Stochastic programming in process synthesis: A two-stage model with MINLP recourse for multiperiod heat-integrated distillation sequences

Abstract

This paper presents a two-stage stochastic programming approach with MINLP recourse for the synthesis problem of heat integrated distillation sequences that can handle prespecified changes in the composition and/or flowrate of the multicomponent feed to the separation system for a finite number of periods of operation. A new synthesis strategy is proposed that combines the aspects of a superstructure approach with a partitioning of the design variables into two classes: structural and periodic. Structural design variables comprise the fixed elements of a design that are common to all operating conditions, while the periodic design variables are adjustable quantities that can be changed for optimal operation in each period. The synthesis strategy identifies the optimal separation sequence and selection of heat exchanger units that can accommodate the different periods of operation. In addition, for each selected unit, the approach provides simultaneous optimization of the column press ure, reflux ratio, number of trays, diameter and heat integration/exchange matches. The column pressure, reflux, number of trays and diameter are treated explicitly as continuous variables in the model.

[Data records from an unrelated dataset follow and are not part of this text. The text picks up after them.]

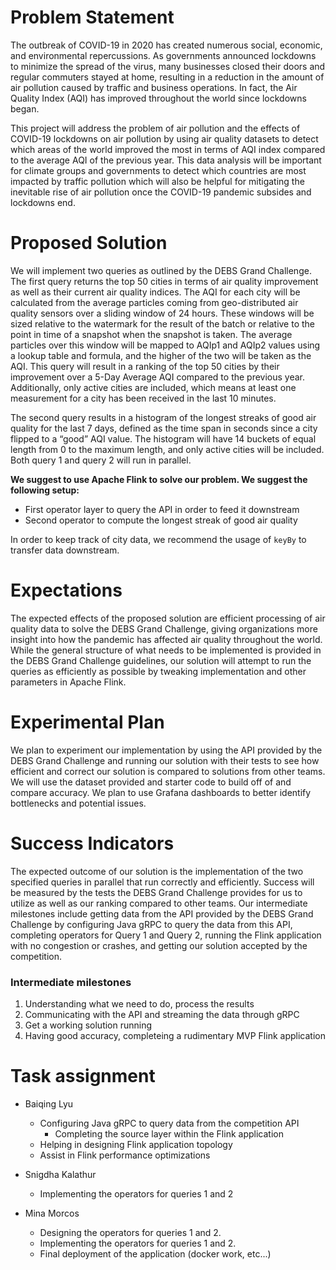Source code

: # Problem Statement


The outbreak of COVID-19 in 2020 has created numerous social, economic, and environmental repercussions. As governments announced lockdowns to minimize the spread of the virus, many businesses closed their doors and regular commuters stayed at home, resulting in a reduction in the amount of air pollution caused by traffic and business operations. In fact, the Air Quality Index (AQI) has improved throughout the world since lockdowns began. 


This project will address the problem of air pollution and the effects of COVID-19 lockdowns on air pollution by using air quality datasets to detect which areas of the world improved the most in terms of AQI index compared to the average AQI of the previous year. This data analysis will be important for climate groups and governments to detect which countries are most impacted by traffic pollution which will also be helpful for mitigating the inevitable rise of air pollution once the COVID-19 pandemic subsides and lockdowns end.  


# Proposed Solution

We will implement two queries as outlined by the DEBS Grand Challenge. The first query returns the top 50 cities in terms of air quality improvement as well as their current air quality indices. The AQI for each city will be calculated from the average particles coming from geo-distributed air quality sensors over a sliding window of 24 hours. These windows will be sized relative to the watermark for the result of the batch or relative to the point in time of a snapshot when the snapshot is taken. The average particles over this window will be mapped to AQIp1 and AQIp2 values using a lookup table and formula, and the higher of the two will be taken as the AQI. This query will result in a ranking of the top 50 cities by their improvement over a 5-Day Average AQI compared to the previous year. Additionally, only active cities are included, which means at least one measurement for a city has been received in the last 10 minutes. 


The second query results in a histogram of the longest streaks of good air quality for the last 7 days, defined as the time span in seconds since a city flipped to a “good” AQI value. The histogram will have 14 buckets of equal length from 0 to the maximum length, and only active cities will be included. Both query 1 and query 2 will run in parallel. 


**We suggest to use Apache Flink to solve our problem. We suggest the following setup:**

- First operator layer to query the API in order to feed it downstream
- Second operator to compute the longest streak of good air quality

In order to keep track of city data, we recommend the usage of `keyBy` to transfer data downstream.

# Expectations

The expected effects of the proposed solution are efficient processing of air quality data to solve the DEBS Grand Challenge, giving organizations more insight into how the pandemic has affected air quality throughout the world. While the general structure of what needs to be implemented is provided in the DEBS Grand Challenge guidelines, our solution will attempt to run the queries as efficiently as possible by tweaking implementation and other parameters in Apache Flink. 

# Experimental Plan

We plan to experiment our implementation by using the API provided by the DEBS Grand Challenge and running our solution with their tests to see how efficient and correct our solution is compared to solutions from other teams. We will use the dataset provided and starter code to build off of and compare accuracy. We plan to use Grafana dashboards to better identify bottlenecks and potential issues. 

# Success Indicators

The expected outcome of our solution is the implementation of the two specified queries in parallel that run correctly and efficiently. Success will be measured by the tests the DEBS Grand Challenge provides for us to utilize as well as our ranking compared to other teams. Our intermediate milestones include getting data from the API provided by the DEBS Grand Challenge by configuring Java gRPC to query the data from this API, completing operators for Query 1 and Query 2, running the Flink application with no congestion or crashes, and getting our solution accepted by the competition. 

### Intermediate milestones

1. Understanding what we need to do, process the results
2. Communicating with the API and streaming the data through gRPC
3. Get a working solution running
4. Having good accuracy, completeing a rudimentary MVP Flink application

# Task assignment

- Baiqing Lyu
    - Configuring Java gRPC to query data from the competition API
        - Completing the source layer within the Flink application
    - Helping in designing Flink application topology
    - Assist in Flink performance optimizations

- Snigdha Kalathur
    - Implementing the operators for queries 1 and 2
- Mina Morcos
    - Designing the operators for queries 1 and 2.
    - Implementing the operators for queries 1 and 2.
    - Final deployment of the application (docker work, etc...)
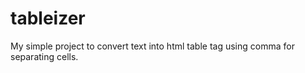 # tableizer
My simple project to convert text into html table tag using comma for separating cells.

The mathematical formulation that results is a large-scale mixed-integer nonlinear programming (MINLP) problem. The structure of the problem can be exploited by viewing the multiperiod design problem as a two-stage stochastic programming problem with the feed composition and flowrate as the uncertain parameters. The different periods of operation provide the discretization of the uncertainty and the multiple scenarios of operation have (MINLP) recourse. A nested solution procedure is detailed that combines the Generalized Benders Decomposition and the Outer Approximation/Equality Relaxation algorithms. Emphasis is given to the application of this type of approach to the general synthesis problem and its potential for extension to design problems under uncertainty and/or flexibility requirements. Application of the approach is illustrated through an example problem.